START Given passage
Lyubov profile image
Lyubov

Curious: do statins have give similar help in other cancers besides prostate?

NPfisherman profile image
NPfisherman

I guess my question is how do statins stack up against bempedoic acid ?? Both reduce cholesterol, but by different ways... The good news....all are approved and negatively impact PCa......

Thanks George71

Fish

cesces profile image
cesces

Dr. Myers was doing that for yeats.

For some pathway reason he preferred rouvastatin.

Seasid profile image
Seasid in reply tocesces

Rosuvastatin (crestor) i was taking 40 mg per day without any problem. I stopped and I am now on drug holiday.

GreenStreet profile image
GreenStreet

George thanks for posting 👍

Rolphs profile image
Rolphs

This would be great news if these results are validated by RCTs. I was just put on atorvastatin for high cholesterol and I might be getting a an added benefit of slowing PCa. Thanks !
END Given passage
START Dataset records
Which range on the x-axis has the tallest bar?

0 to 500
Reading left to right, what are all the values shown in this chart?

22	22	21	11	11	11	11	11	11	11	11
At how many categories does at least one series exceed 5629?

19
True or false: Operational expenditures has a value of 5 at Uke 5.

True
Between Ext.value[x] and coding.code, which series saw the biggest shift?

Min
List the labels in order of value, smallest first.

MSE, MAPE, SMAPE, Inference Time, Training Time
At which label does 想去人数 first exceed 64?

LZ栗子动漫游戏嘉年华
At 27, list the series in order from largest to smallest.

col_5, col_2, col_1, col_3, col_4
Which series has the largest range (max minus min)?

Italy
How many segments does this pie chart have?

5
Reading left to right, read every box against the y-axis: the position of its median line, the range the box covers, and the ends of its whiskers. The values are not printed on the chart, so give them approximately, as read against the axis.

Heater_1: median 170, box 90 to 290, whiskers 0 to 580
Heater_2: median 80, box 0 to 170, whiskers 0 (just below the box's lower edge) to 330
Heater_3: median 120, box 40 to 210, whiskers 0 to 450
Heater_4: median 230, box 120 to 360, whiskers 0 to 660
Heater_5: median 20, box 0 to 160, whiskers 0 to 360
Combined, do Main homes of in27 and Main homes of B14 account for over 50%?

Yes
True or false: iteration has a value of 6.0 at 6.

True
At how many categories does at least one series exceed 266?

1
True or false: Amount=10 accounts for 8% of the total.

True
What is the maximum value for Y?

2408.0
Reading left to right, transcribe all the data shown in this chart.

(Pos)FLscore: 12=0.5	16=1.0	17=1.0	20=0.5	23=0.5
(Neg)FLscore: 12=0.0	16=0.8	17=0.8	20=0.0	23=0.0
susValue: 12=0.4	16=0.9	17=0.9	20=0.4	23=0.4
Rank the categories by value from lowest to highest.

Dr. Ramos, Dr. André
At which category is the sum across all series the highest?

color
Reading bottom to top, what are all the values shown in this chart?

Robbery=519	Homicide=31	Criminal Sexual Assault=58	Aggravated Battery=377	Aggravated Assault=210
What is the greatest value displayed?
END Dataset records
[Tasks]:
• A. Please rewrite the paragraph in the statin thread that begins "I guess my question is" in one shorter sentence, keeping its main facts.
• B. In the statin thread, what daily dose of rosuvastatin did Seasid take?
• C. Go on with the statin thread from the point where it ends.
The material comes from a separate source, not from the statin thread.

[Answers to the exercises]:
• A. The poster asks how statins compare with bempedoic acid, which lower cholesterol in different ways, and notes that all are approved and negatively impact PCa.

• B. 40 mg per day.

• C.
cujoe profile image
cujoe

Thanks for the post, George. I've gotten amazing results from using Cholestene, a red yeast rice supplement that has tested (Consumer Labs) to be equal to lovastatin. I guess my question is the proverbial one of: Is the benefit related to the improved cholesterol/lipid profile or some other action of the various pharma statins?

There is also much evidence (correlation vs causation?) that low HDL is seen in various cancers. I started the Cholestene due to below normal HDL and saw it nearly double from 37 to 62 after just 3 mos on the supplement. I am now trying to decide if raising HDL was a good or bad thing for my 2 x cancers - since there is evidence that both can use HDL for fuel = could low HDL in my case be a "good thing"? (I've cut my daily dosage in half and will test lipids again in December.)

Unravelling the mysteries of cancer(s) is a near full-time job. Ciao - K9

lokibear0803 profile image
lokibear0803

FWIW, I use a media fact check website for sources I’m not familiar with. Here’s their take on Daily Mail (hint: not flattering):

mediabiasfactcheck.com/dail...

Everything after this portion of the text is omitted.